Katharina Burgdorf, Henning Hillmann
Identity from symbolic networks: the rise of New Hollywood

Sociology Seminar, Center for Research in Economics and Statistics (CREST), Paris, 10. Dezember 2021

In this article the authors use data from the Internet Movie Database on more than 17,000 filmmakers who were active between 1930 and 2000 to show how the novel collective identity of auteur filmmaking emerged through the New Hollywood movement in the 1960s and 1970s. The authors contrast the role of tangible and symbolic network ties in the formation of collective identity.

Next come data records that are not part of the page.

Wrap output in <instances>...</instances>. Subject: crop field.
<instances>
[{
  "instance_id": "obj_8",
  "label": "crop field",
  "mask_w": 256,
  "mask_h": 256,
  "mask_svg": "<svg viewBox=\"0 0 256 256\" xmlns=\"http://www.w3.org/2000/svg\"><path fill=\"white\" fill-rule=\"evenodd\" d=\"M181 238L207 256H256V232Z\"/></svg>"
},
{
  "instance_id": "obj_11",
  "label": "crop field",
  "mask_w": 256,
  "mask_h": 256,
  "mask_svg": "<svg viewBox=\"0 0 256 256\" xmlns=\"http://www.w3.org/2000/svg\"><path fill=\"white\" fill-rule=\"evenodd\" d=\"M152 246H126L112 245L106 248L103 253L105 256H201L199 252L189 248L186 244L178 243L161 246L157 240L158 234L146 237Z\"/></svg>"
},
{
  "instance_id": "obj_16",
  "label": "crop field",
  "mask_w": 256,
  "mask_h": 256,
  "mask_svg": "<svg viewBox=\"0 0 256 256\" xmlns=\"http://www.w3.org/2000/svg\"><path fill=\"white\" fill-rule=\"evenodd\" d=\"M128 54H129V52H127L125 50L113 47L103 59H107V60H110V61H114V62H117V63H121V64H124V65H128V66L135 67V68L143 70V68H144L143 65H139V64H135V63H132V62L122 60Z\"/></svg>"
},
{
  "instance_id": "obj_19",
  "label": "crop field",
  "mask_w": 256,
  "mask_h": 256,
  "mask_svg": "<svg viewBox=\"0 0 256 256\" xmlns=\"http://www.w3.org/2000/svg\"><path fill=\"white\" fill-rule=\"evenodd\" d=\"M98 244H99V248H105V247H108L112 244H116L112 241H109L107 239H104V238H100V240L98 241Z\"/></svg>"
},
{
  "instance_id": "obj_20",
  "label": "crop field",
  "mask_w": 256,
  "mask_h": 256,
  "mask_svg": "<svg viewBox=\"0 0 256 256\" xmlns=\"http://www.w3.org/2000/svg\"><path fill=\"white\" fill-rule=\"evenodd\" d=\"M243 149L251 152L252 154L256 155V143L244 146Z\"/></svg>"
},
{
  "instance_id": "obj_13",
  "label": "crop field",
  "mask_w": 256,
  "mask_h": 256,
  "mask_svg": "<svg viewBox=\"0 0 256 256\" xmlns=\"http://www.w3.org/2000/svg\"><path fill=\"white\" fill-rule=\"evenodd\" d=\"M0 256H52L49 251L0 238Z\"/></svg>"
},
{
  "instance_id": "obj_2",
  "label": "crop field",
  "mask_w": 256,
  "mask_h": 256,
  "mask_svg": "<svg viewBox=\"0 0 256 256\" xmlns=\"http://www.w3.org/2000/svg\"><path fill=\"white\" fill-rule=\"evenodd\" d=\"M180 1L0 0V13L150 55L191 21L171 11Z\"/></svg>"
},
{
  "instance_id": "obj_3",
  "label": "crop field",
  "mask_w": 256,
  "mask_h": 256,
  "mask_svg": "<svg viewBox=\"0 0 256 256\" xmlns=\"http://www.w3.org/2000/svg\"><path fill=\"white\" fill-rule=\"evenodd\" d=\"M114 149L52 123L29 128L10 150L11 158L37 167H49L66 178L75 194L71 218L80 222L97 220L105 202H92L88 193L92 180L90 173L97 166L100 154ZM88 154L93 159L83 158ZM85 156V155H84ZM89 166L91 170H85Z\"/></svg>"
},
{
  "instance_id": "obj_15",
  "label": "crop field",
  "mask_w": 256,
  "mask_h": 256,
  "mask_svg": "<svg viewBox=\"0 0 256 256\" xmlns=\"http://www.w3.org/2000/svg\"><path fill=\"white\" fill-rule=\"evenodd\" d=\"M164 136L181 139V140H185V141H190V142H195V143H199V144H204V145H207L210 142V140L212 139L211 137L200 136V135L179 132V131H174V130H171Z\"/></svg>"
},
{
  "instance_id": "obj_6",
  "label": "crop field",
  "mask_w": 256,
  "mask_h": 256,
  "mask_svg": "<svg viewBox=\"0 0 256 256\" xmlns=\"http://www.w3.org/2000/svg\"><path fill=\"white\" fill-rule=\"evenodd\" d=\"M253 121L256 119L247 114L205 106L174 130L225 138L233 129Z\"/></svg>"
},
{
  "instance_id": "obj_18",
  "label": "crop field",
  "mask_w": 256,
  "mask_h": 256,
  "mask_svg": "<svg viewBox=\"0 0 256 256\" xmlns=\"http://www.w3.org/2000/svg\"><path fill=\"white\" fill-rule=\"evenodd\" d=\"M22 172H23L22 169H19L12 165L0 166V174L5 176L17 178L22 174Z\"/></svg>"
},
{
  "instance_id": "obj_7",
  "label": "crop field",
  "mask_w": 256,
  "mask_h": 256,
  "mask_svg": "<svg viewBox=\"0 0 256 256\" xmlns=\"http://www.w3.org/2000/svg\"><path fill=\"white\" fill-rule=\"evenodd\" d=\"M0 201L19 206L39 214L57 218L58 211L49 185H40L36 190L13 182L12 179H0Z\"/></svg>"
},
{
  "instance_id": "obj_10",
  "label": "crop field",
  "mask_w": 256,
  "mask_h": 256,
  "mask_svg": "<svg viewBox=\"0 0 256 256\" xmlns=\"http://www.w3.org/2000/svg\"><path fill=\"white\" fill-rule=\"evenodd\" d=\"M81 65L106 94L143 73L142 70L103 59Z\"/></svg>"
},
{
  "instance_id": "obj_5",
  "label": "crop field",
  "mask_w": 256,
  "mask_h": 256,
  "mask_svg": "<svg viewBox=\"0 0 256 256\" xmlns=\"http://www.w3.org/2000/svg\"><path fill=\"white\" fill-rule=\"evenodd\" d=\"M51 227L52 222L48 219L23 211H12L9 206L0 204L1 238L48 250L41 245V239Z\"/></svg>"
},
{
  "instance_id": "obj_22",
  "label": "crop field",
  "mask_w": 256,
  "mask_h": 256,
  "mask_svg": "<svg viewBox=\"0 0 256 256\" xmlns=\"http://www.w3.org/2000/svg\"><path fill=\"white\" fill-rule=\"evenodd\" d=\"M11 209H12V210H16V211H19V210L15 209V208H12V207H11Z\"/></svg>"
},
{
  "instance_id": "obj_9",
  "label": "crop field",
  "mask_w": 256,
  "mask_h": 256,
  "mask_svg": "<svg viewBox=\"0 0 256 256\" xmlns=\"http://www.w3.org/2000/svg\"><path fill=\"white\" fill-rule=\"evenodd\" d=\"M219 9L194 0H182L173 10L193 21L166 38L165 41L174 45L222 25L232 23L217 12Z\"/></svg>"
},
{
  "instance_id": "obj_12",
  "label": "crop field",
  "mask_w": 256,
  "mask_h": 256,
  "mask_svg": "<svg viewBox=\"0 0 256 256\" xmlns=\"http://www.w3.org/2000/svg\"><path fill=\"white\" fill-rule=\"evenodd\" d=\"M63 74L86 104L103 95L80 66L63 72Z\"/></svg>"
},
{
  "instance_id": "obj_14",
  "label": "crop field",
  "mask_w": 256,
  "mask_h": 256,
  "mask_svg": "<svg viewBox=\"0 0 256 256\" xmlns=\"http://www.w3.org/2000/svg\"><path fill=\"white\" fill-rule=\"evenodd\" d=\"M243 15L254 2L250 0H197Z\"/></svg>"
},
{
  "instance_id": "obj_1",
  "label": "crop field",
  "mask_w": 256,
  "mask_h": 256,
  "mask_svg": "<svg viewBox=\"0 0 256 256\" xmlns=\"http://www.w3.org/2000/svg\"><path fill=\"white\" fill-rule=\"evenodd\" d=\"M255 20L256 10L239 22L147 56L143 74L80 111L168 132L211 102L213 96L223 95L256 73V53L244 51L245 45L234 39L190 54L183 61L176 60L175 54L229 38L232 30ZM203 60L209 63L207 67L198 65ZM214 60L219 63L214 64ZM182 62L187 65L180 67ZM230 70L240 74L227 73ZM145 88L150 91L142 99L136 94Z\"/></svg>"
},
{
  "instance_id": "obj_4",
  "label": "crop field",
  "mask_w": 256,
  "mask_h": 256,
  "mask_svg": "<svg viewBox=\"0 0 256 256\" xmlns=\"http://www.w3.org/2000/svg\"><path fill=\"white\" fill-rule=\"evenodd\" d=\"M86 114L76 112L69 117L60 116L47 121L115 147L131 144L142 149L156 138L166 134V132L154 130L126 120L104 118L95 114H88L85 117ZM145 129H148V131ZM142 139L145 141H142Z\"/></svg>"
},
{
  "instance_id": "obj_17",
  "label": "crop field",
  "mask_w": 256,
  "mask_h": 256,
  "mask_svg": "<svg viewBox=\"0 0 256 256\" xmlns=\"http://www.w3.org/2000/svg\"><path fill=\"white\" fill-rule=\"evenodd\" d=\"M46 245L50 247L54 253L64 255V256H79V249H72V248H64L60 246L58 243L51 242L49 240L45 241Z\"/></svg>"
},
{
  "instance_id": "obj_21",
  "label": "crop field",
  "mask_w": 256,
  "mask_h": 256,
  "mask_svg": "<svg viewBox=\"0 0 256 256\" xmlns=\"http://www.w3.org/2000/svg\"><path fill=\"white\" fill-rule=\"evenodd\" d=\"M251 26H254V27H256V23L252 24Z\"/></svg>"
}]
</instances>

They show that a cohesive symbolic network, in which New Hollywood filmmakers shared references to revered films, served as a foundation for the collective identity of this new artistic movement. In contrast, tangible collaborations in film projects yielded merely a fragmented social network that did little to support the creative enterprise of New Hollywood. The evidence suggests that this new collective identity cohered around an emerging film canon, i.e., a collection of valuable films that were cited disproportionally and that still serves as a touchstone for filmmakers today. The authors argue that symbolic ties through shared citations allowed New Hollywood filmmakers to realize their vision of autonomous auteur filmmaking. The proponents of New Hollywood also used this network of symbolic bonds to draw boundaries that separated them from the established studio identity of Hollywood’s Golden Age.